8. Sneak peek: Dan Pfeiffer on beating Trump
Dan Pfeiffer, co-host of "Pod Save America," is out today with "Un-Trumping America," where he argues that "the biggest divide in the Democratic Party is not between left and center":
It’s between those who believe once Trump is gone things will go back to normal, and those who believe that our democracy is under a threat that goes beyond Trump. ... If you believe the latter — as I do — then you have to be willing to contemplate ideas that were off the table even a few years ago. ...
The Democratic Party needs an aggressive strategy to fundamentally reshape American democracy. ... We have to recognize that Donald Trump is not an aberration or an accident. There will be no Republican epiphany during or after Trump. The media won’t save us.

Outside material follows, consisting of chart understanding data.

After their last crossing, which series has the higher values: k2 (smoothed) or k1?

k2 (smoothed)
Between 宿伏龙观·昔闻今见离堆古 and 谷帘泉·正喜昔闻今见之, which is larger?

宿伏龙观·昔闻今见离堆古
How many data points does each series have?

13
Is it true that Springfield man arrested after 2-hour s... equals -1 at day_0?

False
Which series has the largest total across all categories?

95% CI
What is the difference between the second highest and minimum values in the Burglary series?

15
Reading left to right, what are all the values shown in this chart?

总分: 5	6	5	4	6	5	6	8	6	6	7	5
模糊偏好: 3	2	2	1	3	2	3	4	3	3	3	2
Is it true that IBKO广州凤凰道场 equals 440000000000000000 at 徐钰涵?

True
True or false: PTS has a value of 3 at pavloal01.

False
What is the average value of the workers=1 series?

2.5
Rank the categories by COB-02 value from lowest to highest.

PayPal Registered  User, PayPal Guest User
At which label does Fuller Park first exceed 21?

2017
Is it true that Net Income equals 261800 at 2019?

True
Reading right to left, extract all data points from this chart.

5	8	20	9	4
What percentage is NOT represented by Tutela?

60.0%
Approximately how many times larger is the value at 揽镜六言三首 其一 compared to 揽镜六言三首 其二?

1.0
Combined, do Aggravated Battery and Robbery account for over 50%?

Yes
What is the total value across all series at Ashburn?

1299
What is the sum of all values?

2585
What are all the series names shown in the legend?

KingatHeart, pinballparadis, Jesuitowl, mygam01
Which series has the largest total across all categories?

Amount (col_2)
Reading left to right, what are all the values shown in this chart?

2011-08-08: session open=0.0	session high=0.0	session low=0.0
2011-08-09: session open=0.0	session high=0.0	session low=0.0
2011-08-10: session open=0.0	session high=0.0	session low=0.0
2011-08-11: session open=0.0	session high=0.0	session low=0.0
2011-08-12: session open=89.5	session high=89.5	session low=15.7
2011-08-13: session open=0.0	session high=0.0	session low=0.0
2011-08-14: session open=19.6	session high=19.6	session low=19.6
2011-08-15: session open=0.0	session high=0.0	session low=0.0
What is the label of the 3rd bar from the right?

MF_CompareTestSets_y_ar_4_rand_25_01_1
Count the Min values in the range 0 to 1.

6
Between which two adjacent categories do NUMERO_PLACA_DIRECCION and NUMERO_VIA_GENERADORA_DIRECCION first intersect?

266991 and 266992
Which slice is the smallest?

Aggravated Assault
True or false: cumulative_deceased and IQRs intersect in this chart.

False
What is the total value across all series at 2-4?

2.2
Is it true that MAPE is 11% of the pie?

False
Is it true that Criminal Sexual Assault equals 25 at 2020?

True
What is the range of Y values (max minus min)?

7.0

Bob Mueller didn’t save us.
9. White House dinner brings in "SNL," Hollywood
Kenan Thompson, the longest-tenured "Saturday Night Live" cast member, will host the White House Correspondents' Association dinner on April 25.
- Hasan Minhaj — host of Netflix’s "Patriot Act with Hasan Minhaj," and the entertainer at the 2017 dinner — will return as featured entertainer.
- WHCA President Jonathan Karl, chief White House correspondent for ABC News, said the two will "help us celebrate the role of a free press in our democracy."
WHCA partnered with Bob Bain Productions — which has produced the Critics’ Choice Awards, the Teen Choice Awards, the Creative Arts Emmys, Miss America and Trevor Noah stand-up specials — to help produce up this year's dinner.
- The dinner will feature two new awards: the Katharine Graham Award for Courage and Accountability and the Award for Excellence in Presidential News Coverage by Visual Journalists.
10. 🏁 1 car thing: NASCAR scare
Ryan Newman flipped across the finish line of the Daytona 500, his Ford planted upside down and on fire, a grim reminder for a sport steeped in danger, AP's Jenna Fryer reports from Daytona Beach, Fla.
- Roughly two hours after the crash, NASCAR read a statement from Roush Fenway Racing that said Newman is in "serious condition, but doctors have indicated his injuries are not life threatening."
President Trump, who had officially started the race Sunday before a rain delay pushed it off 24 hours, tweeted: "Praying for Ryan Newman, a great and brave @NASCAR driver! #PrayingForRyan."